→ **TASK ITEM**:
Starting with the line that contains "15 We find that", set down each line through the end of the entries below, exactly and with nothing added.

----

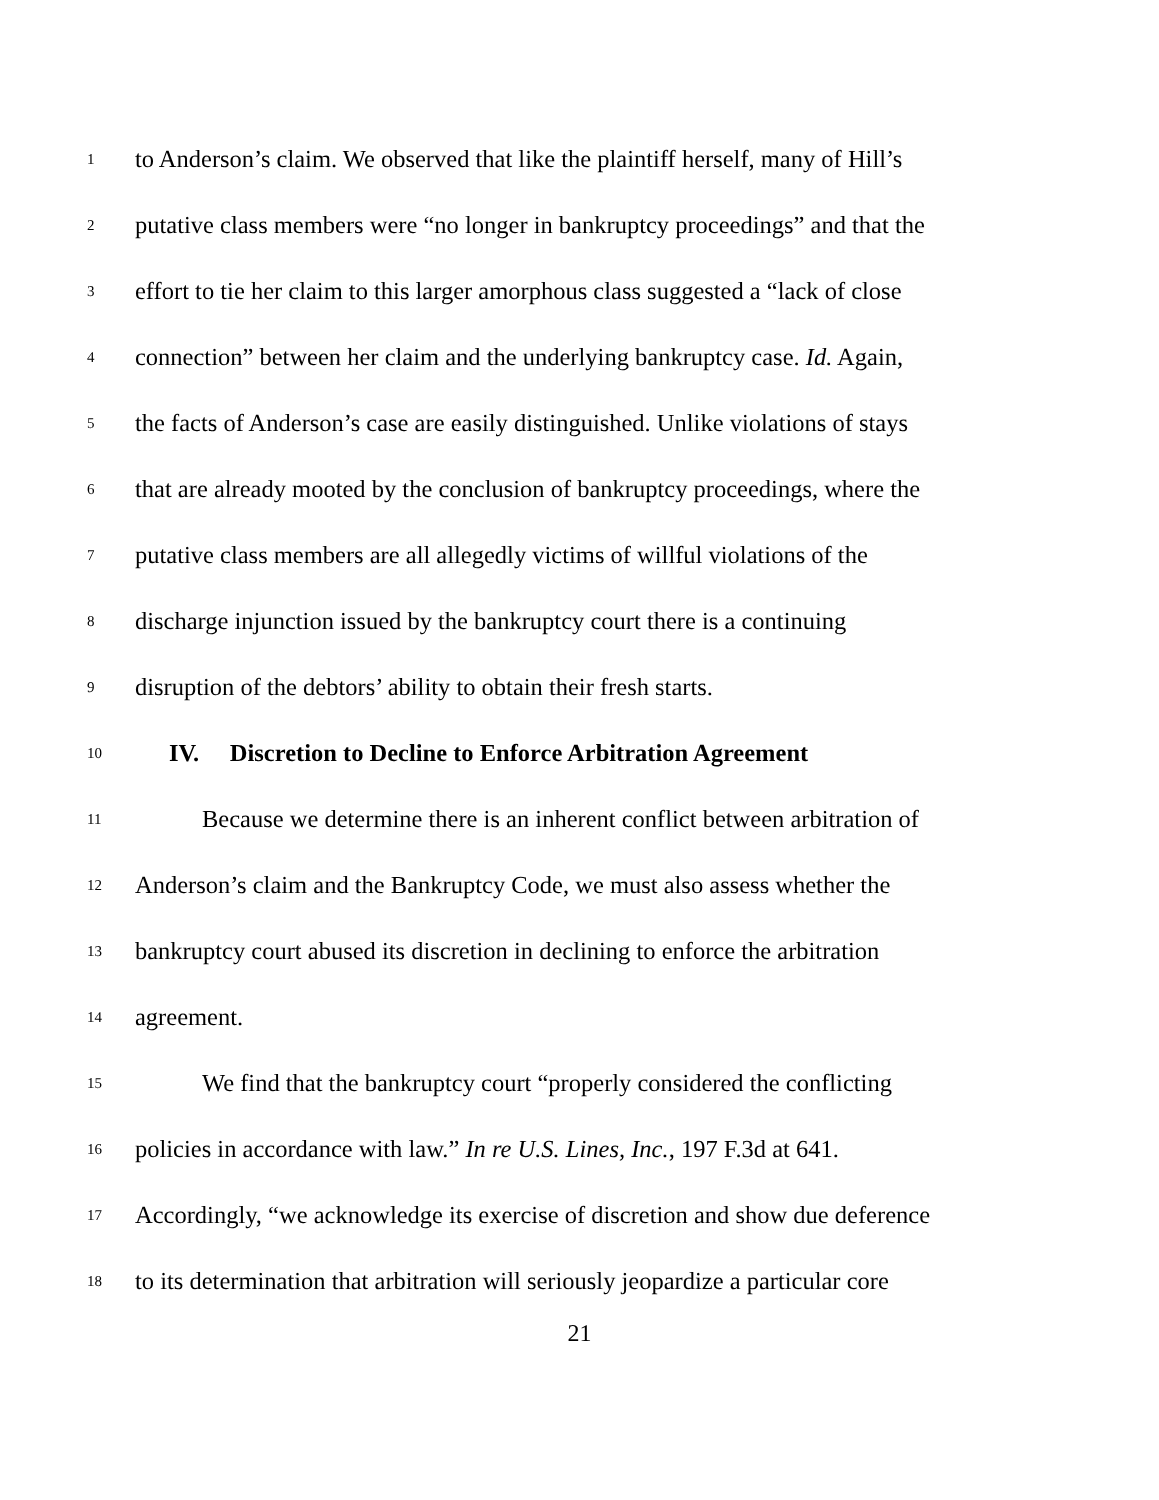1 to Anderson’s claim. We observed that like the plaintiff herself, many of Hill’s
2 putative class members were “no longer in bankruptcy proceedings” and that the
3 effort to tie her claim to this larger amorphous class suggested a “lack of close
4 connection” between her claim and the underlying bankruptcy case. Id. Again,
5 the facts of Anderson’s case are easily distinguished. Unlike violations of stays
6 that are already mooted by the conclusion of bankruptcy proceedings, where the
7 putative class members are all allegedly victims of willful violations of the
8 discharge injunction issued by the bankruptcy court there is a continuing
9 disruption of the debtors’ ability to obtain their fresh starts.
10 IV. Discretion to Decline to Enforce Arbitration Agreement
11 Because we determine there is an inherent conflict between arbitration of
12 Anderson’s claim and the Bankruptcy Code, we must also assess whether the
13 bankruptcy court abused its discretion in declining to enforce the arbitration
14 agreement.
15 We find that the bankruptcy court “properly considered the conflicting
16 policies in accordance with law.” In re U.S. Lines, Inc., 197 F.3d at 641.
17 Accordingly, “we acknowledge its exercise of discretion and show due deference
18 to its determination that arbitration will seriously jeopardize a particular core
21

----

→ **ANSWER SPACE**:
15 We find that the bankruptcy court “properly considered the conflicting
16 policies in accordance with law.” In re U.S. Lines, Inc., 197 F.3d at 641.
17 Accordingly, “we acknowledge its exercise of discretion and show due deference
18 to its determination that arbitration will seriously jeopardize a particular core
21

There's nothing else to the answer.